■ **GIVEN PROBLEM**: Reproduce word for word the lines of the items from the one containing "phylum: Tracheophyta" through the end of the items, inclusive.

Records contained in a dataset
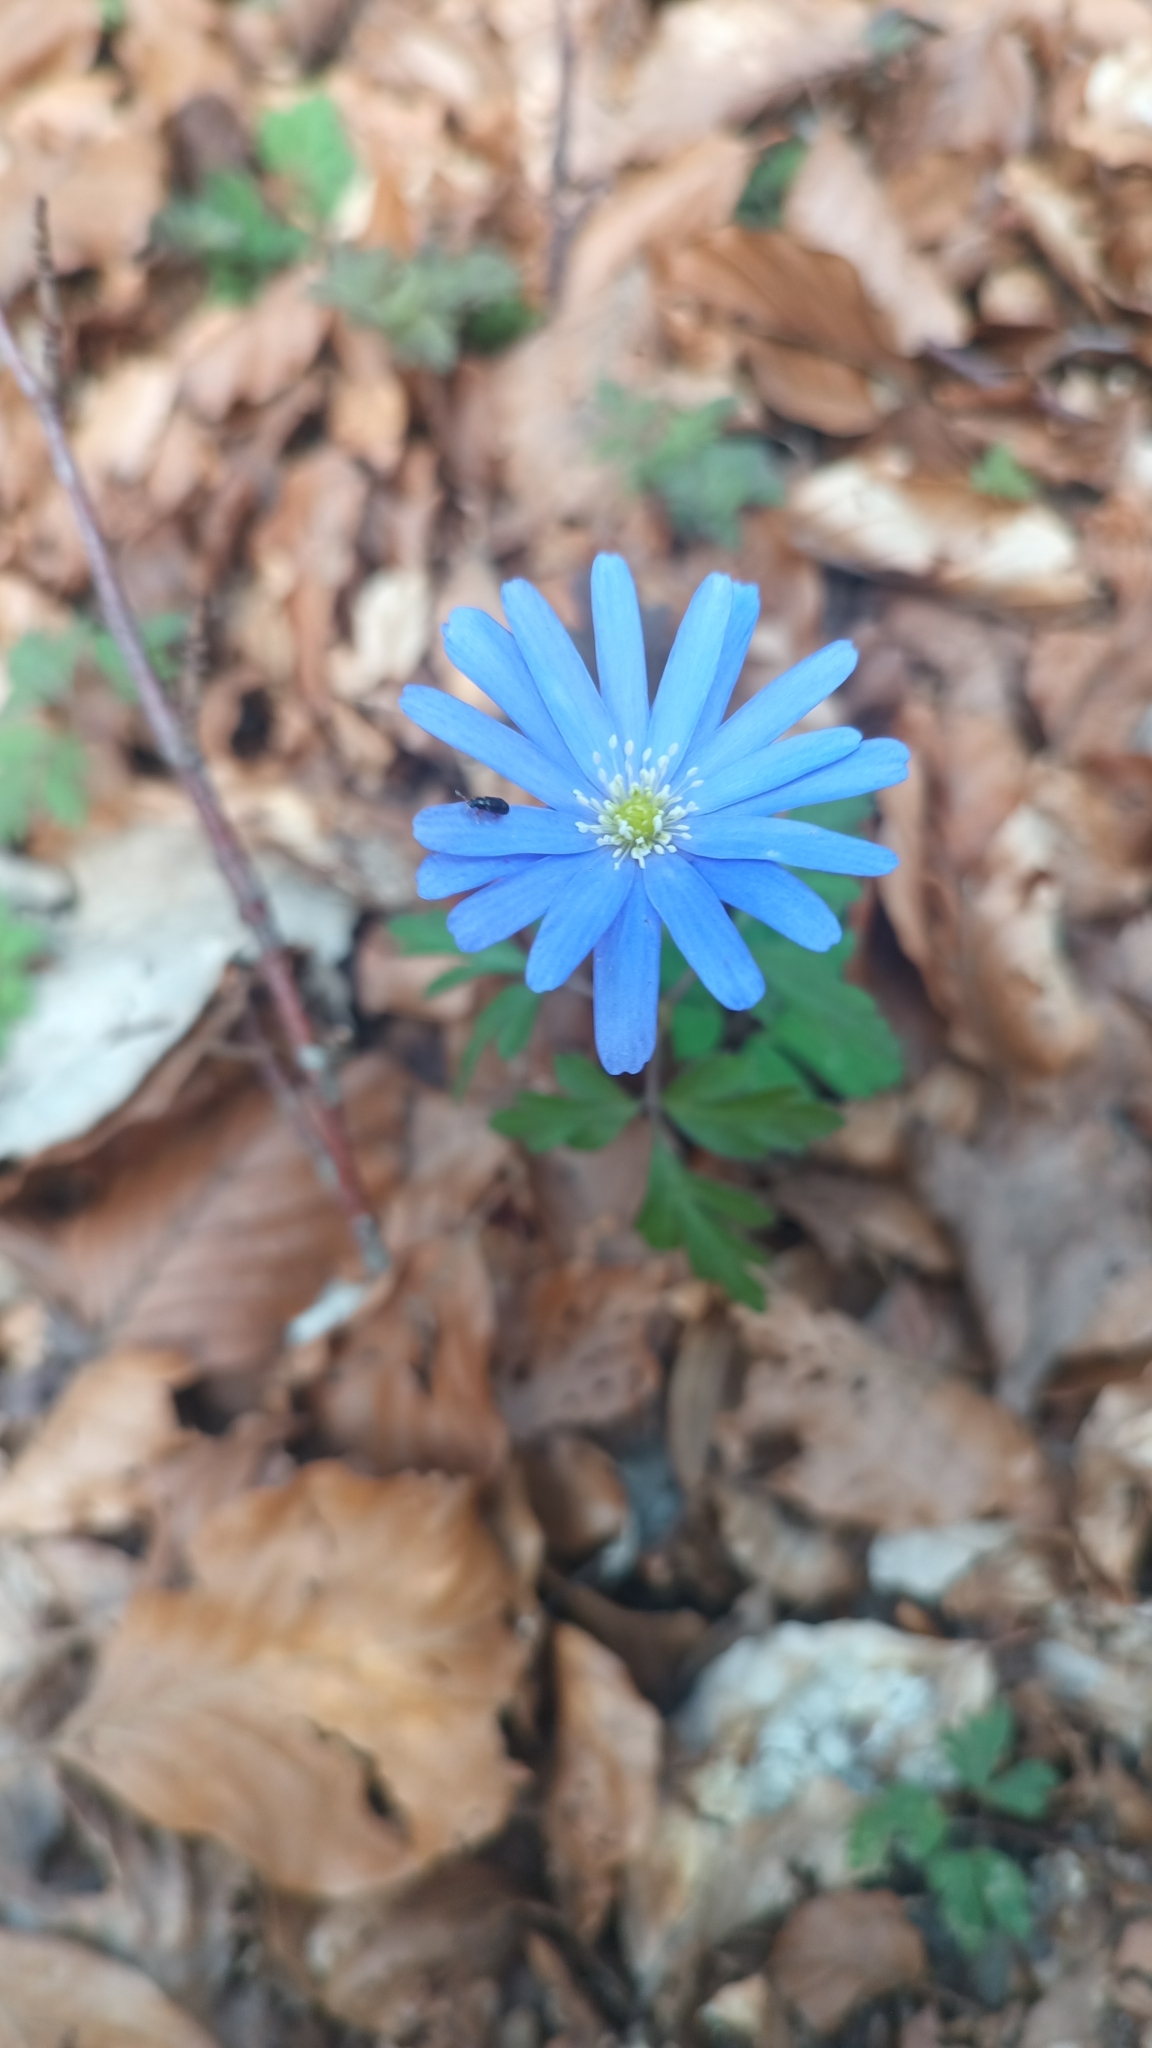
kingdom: Plantae
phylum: Tracheophyta
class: Magnoliopsida
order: Ranunculales
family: Ranunculaceae
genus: Anemone
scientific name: Anemone apennina
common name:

■ **RESULT FOR THIS TASK**:
phylum: Tracheophyta
class: Magnoliopsida
order: Ranunculales
family: Ranunculaceae
genus: Anemone
scientific name: Anemone apennina
common name:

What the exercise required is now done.